Estamos próximos a la Semana Santa, un evento de religiosidad cristiana que invita a la reflexión, arrepentimiento y conversión. Pero también es la época en la que uno de los platos más representativos de la cocina nacional cobra protagonismo, la fanesca, sabroso potaje que a su vez constituye una pesadilla santa porque los granos andinos y más requisitos para su preparación se ponen a precio caliente en los mercados, ¿Por qué?
Hicimos esa pregunta a varias vivanderas y nos señalaron que era por la guerra. No sabemos a qué guerra se referían. A la innecesaria guerra de Medio Oriente; a la guerra comercial y peleas arancelarias con Colombia, hoy tensionada por la trasnochada denuncia del presidente Petro sobre un supuesto bombardeo desde Ecuador a la zona fronteriza del vecino país. O tal vez a la guerra contra el crimen organizado en cuatro provincias donde aplica el toque de queda y cuyos resultados ha tenido la exclusividad el Gobierno, la prensa excluida de la verdad verificable.
Otros criterios dicen que se debe a la oferta y la demanda que obliga a la competencia consumista, a las lluvias, las carreteras en mal estado, la distancia, el alza de combustibles, la corrupción y más justificativos. En el caso particular de Loja porque todo nos viene de otras provincias. Por estos y otros motivos se anticipa que la fanesca tendrá como ingrediente la austeridad.
Conviene recordar, para que se vayan preparando, que la Semana Santa es una oportunidad para que los fieles católicos incluidas las autoridades que son de ADN y la Alcaldesa, vayan a la iglesia a confesarse de sus pecados y arrepentirse de la ineficacia de su gestión, que también es pecado.
Sobre el tema, es importante insistir sobre el control de los precios a los mayoristas y minoristas para evitar el excesivo abuso en los mercados, aprovechando que en Loja poco se producen los ingredientes para la fanesca, que este año solo será un platillo por la austeridad.

### DATOS MOSTRADOS:
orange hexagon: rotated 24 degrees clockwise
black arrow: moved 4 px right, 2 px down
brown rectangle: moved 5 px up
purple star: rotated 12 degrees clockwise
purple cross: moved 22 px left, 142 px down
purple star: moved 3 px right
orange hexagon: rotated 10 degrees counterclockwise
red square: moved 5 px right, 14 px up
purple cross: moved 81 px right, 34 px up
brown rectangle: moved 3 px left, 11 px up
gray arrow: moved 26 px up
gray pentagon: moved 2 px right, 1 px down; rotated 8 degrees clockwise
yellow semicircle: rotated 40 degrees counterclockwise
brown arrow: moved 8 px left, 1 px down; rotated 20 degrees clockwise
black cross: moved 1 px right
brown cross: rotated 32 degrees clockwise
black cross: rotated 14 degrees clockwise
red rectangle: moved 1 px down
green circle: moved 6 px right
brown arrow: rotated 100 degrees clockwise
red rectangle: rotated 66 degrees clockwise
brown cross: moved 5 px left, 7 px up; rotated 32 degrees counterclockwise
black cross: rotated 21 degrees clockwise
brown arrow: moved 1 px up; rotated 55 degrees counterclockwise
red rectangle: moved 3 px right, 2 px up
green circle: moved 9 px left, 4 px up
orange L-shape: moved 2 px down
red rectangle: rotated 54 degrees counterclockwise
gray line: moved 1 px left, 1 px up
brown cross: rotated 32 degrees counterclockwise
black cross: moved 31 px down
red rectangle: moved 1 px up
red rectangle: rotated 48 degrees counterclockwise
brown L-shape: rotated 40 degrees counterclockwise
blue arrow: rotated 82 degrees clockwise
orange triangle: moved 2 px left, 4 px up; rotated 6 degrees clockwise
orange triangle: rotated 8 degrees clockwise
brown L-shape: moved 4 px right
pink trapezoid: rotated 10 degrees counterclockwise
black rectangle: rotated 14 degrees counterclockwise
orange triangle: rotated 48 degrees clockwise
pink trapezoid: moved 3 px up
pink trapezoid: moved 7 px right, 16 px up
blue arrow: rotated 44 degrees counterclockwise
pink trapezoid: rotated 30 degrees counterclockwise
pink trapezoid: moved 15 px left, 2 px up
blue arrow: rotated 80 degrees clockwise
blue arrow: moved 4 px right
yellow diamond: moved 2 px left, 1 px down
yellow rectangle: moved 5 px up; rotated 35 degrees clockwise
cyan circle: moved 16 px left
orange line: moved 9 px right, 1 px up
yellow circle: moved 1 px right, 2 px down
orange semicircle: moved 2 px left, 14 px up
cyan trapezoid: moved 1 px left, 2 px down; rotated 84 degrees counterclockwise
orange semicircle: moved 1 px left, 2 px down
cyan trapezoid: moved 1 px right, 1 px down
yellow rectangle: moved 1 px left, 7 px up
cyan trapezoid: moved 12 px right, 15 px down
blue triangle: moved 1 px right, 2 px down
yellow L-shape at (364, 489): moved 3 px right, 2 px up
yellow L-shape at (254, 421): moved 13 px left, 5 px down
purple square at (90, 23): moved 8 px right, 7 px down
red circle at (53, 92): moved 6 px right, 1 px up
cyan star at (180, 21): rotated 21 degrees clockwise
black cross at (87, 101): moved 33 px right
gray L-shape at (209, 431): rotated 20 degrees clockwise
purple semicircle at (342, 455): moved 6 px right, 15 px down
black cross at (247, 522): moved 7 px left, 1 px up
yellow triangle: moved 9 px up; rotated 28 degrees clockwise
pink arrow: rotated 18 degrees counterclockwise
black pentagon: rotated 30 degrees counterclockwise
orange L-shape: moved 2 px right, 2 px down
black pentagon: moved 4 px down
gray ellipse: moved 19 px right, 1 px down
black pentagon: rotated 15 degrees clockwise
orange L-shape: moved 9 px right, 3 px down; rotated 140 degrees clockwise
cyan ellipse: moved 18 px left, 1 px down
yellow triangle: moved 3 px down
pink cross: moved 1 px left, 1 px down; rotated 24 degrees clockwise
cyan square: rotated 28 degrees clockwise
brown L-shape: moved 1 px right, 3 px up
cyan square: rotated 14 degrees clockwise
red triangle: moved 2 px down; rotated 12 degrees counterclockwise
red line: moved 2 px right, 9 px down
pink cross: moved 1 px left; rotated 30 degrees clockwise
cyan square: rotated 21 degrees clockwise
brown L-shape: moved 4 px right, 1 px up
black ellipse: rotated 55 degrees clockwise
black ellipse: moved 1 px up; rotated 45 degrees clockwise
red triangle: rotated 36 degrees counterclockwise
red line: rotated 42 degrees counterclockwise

### CONSIGNA DE TRABAJO A:
Copie del texto sobre la fanesca el pasaje que va de "Estamos próximos a" a "mercados, ¿Por qué?".
### CONSIGNA DE TRABAJO B:
Responda las siguientes preguntas a partir del texto sobre la fanesca:
(i) ¿A qué atribuyeron las vivanderas el alza de precios?
(ii) ¿Por qué motivo particular se encarecen los ingredientes en Loja?
(iii) ¿Sobre qué control se considera importante insistir?
### CONSIGNA DE TRABAJO C:
Traduzca al inglés esta oración del texto sobre la fanesca: «Por estos y otros motivos se anticipa que la fanesca tendrá como ingrediente la austeridad.»

### RESPUESTA ESCRITA A:
Estamos próximos a la Semana Santa, un evento de religiosidad cristiana que invita a la reflexión, arrepentimiento y conversión. Pero también es la época en la que uno de los platos más representativos de la cocina nacional cobra protagonismo, la fanesca, sabroso potaje que a su vez constituye una pesadilla santa porque los granos andinos y más requisitos para su preparación se ponen a precio caliente en los mercados, ¿Por qué?

### RESPUESTA ESCRITA B:
(i) A la guerra.
(ii) Porque todo les llega de otras provincias.
(iii) Sobre el control de los precios a los mayoristas y minoristas.

### RESPUESTA ESCRITA C:
For these and other reasons, it is anticipated that the fanesca will have austerity as an ingredient.